> [TASK OBJECTIVE]: All entries below are to be returned exactly, with pictures left out.
════════
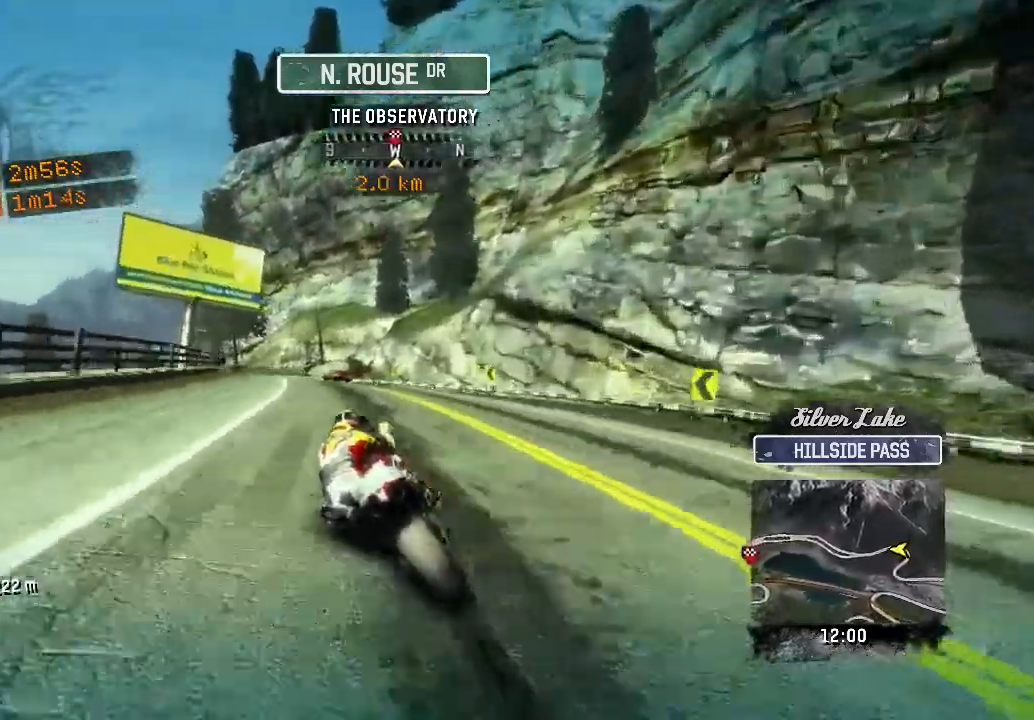
{"buttons": [], "left_stick": "up"}
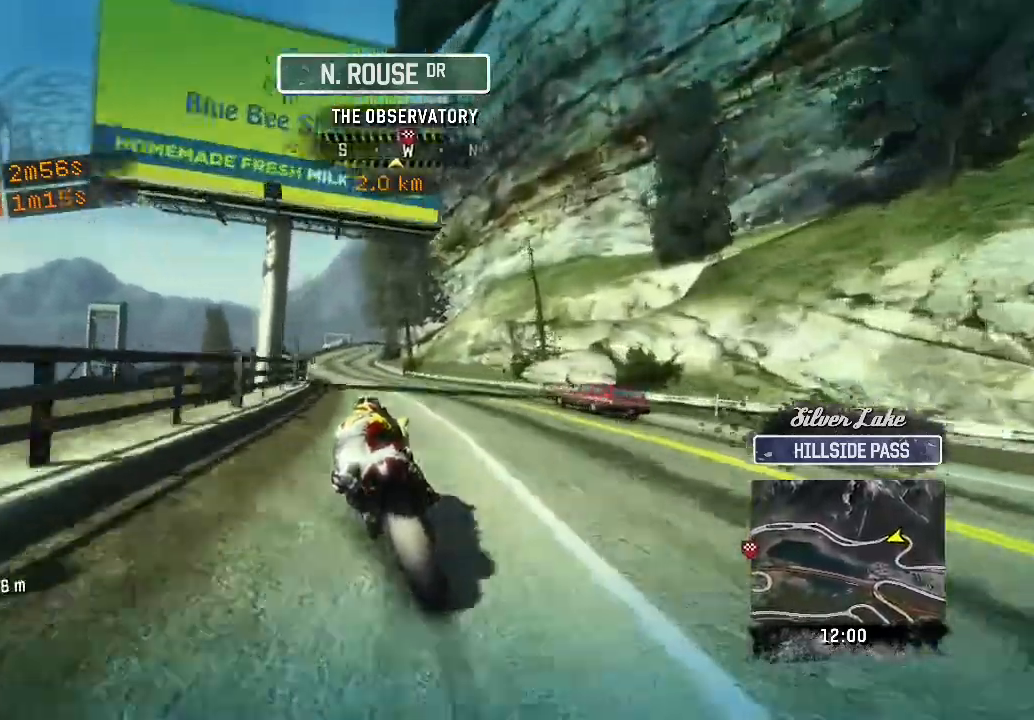
{"buttons": ["L2"], "left_stick": "up"}
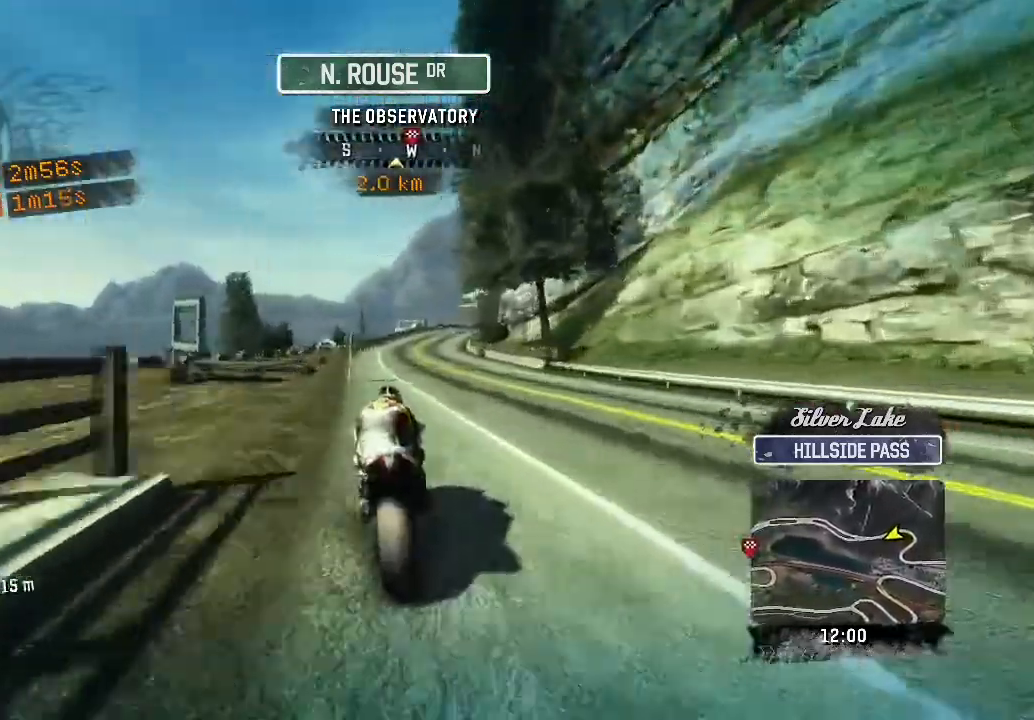
{"buttons": ["L2"], "left_stick": "up"}
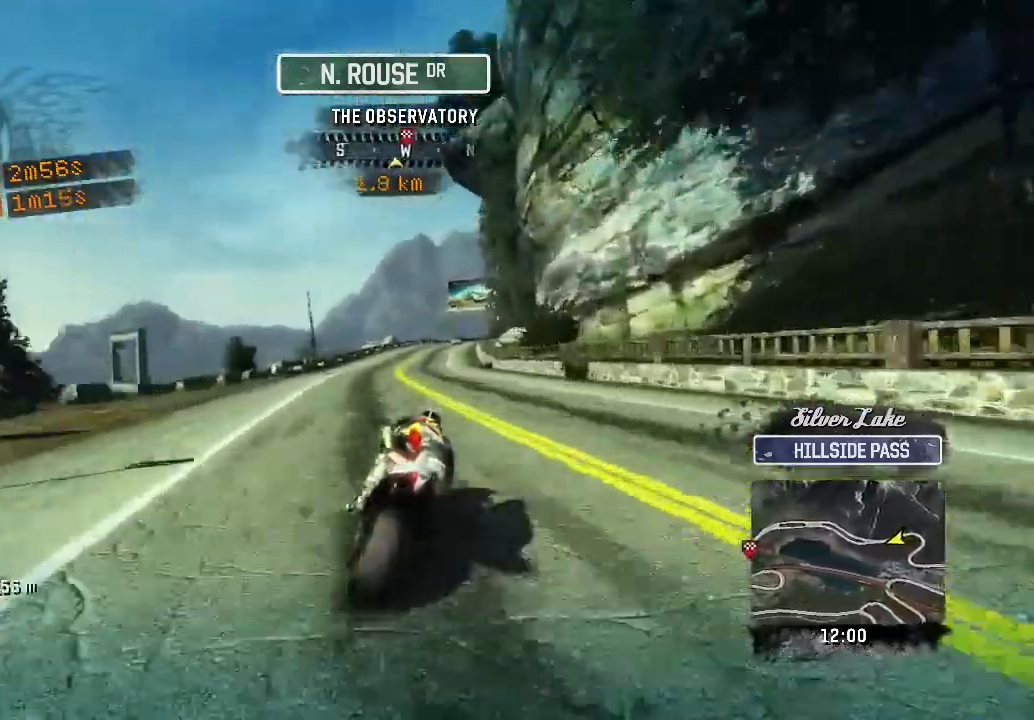
{"buttons": ["L2"], "left_stick": "up-right"}
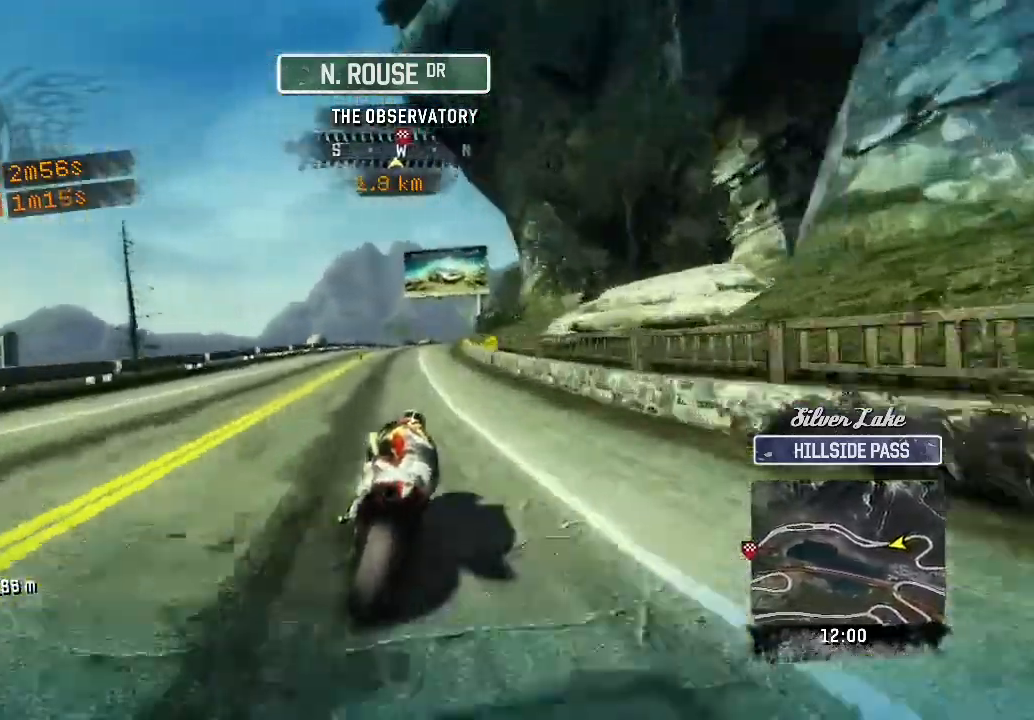
{"buttons": ["L2"], "left_stick": "up-right"}
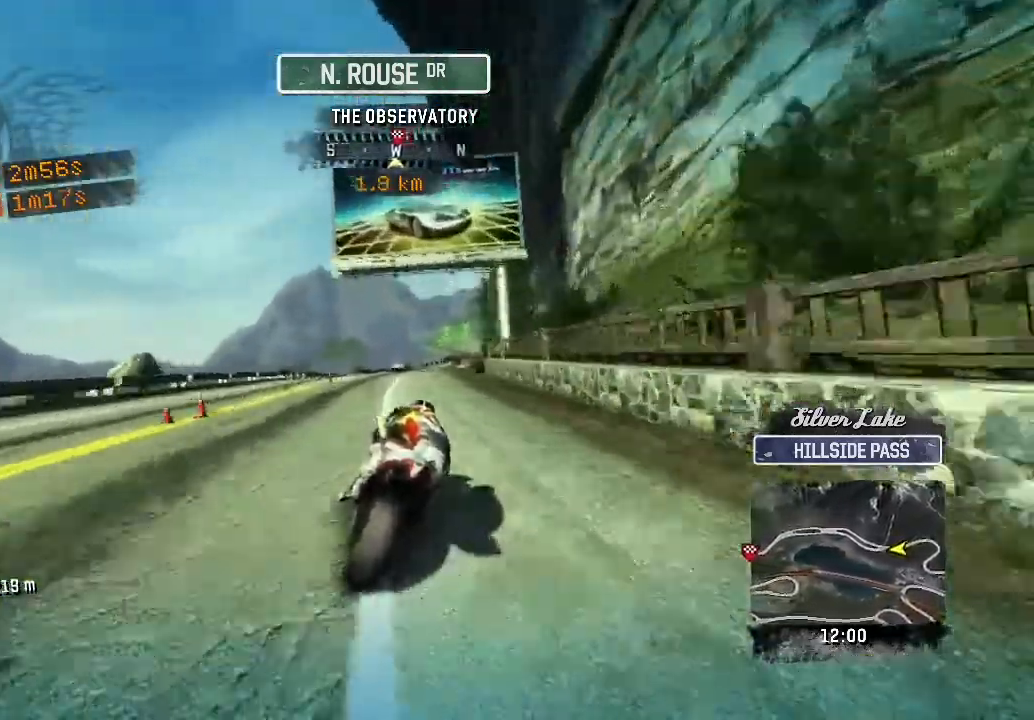
{"buttons": ["L2"], "left_stick": "up-right"}
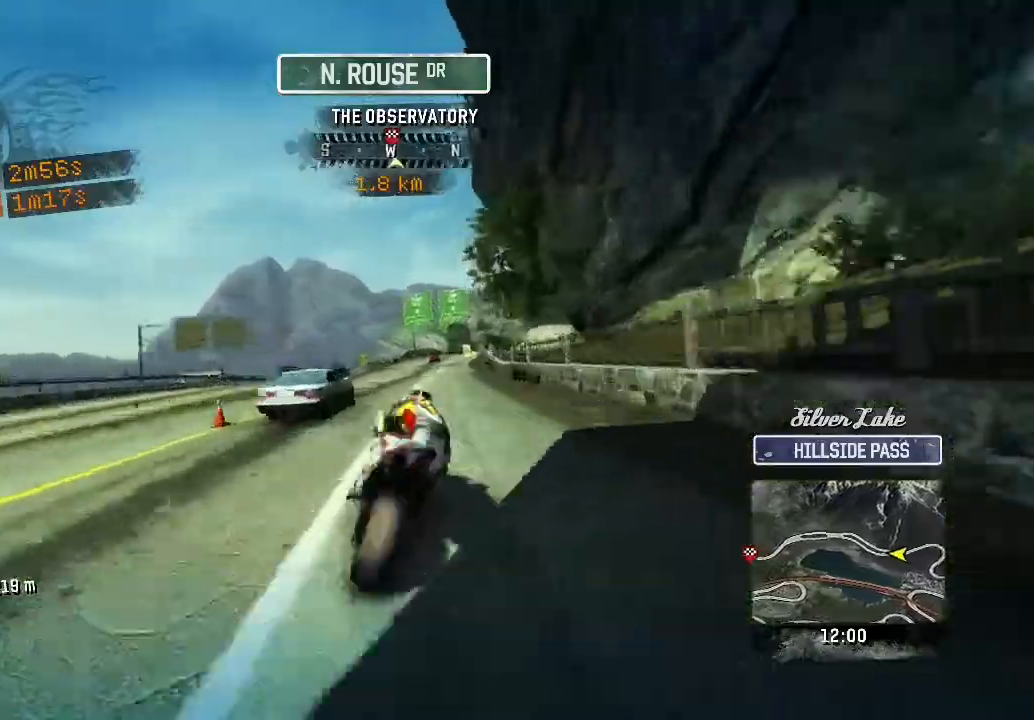
{"buttons": ["L2"], "left_stick": "up-right"}
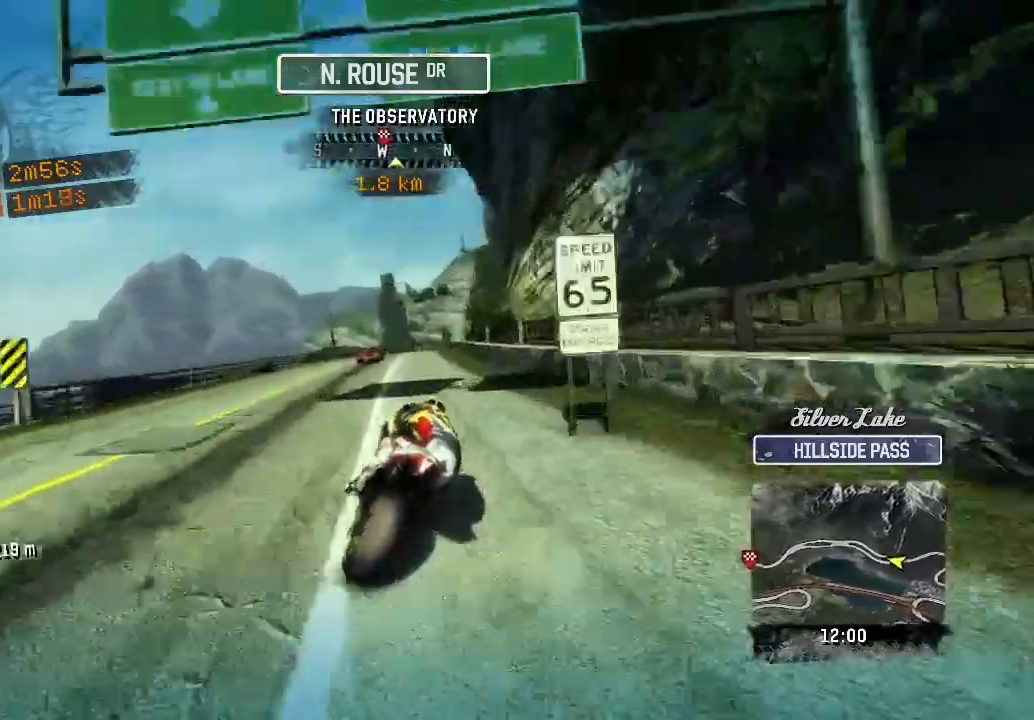
{"buttons": ["L2"], "left_stick": "up-right"}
════════
> [RESPONSE TO THIS EXERCISE]:
{"buttons": [], "left_stick": "up"}
{"buttons": ["L2"], "left_stick": "up"}
{"buttons": ["L2"], "left_stick": "up"}
{"buttons": ["L2"], "left_stick": "up-right"}
{"buttons": ["L2"], "left_stick": "up-right"}
{"buttons": ["L2"], "left_stick": "up-right"}
{"buttons": ["L2"], "left_stick": "up-right"}
{"buttons": ["L2"], "left_stick": "up-right"}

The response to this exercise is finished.